Beijing's public schools will reopen this week amid strict anti-SARS measures that include forcing some students to take medical exams. Beijing closed its public schools April 24, sending home 1.7 million students.

In Hong Kong, a 4-month-old girl is believed to have caught SARS from her grandfather, who earlier spread the disease to four other family members. She was in stable condition Tuesday.

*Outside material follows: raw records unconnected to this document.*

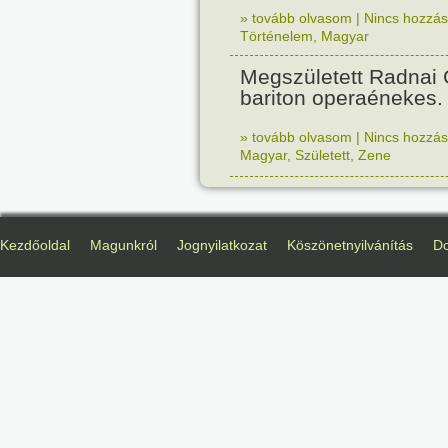
» tovább olvasom
|
Nincs hozzász
Történelem
,
Magyar
Megszületett Radnai
bariton operaénekes.
» tovább olvasom
|
Nincs hozzász
Magyar
,
Született
,
Zene
Kezdőoldal
Magunkról
Jognyilatkozat
Köszönetnyilvánítás
D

Two more SARS deaths lifted Hong Kong's toll to 253, but the number of new cases stayed in the single digits at just four, health officials said Tuesday.

The SARS outbreak has dealt harsh blows to Hong Kong businesses, and the government said Tuesday that unemployment had shot up to 7.8 percent in the three months ending April 30, matching a record set last year.

Roughly 70 percent of Japanese companies doing business in Asia have been hurt by the SARS outbreak, according to a survey released Tuesday by a Japanese government-affiliated trade group.

Thailand decided to buy insurance so it can pay foreign tourists $100,000 apiece if they died from SARS contracted while visiting Thailand. Thailand has reported just two SARS deaths, both people who acquired the disease abroad.

The Centers for Disease Control and Prevention reported 286 suspected and 67 probable SARS cases in the United States, with more in California (45 suspected, 24 probable) than any other of the 40 states reporting cases.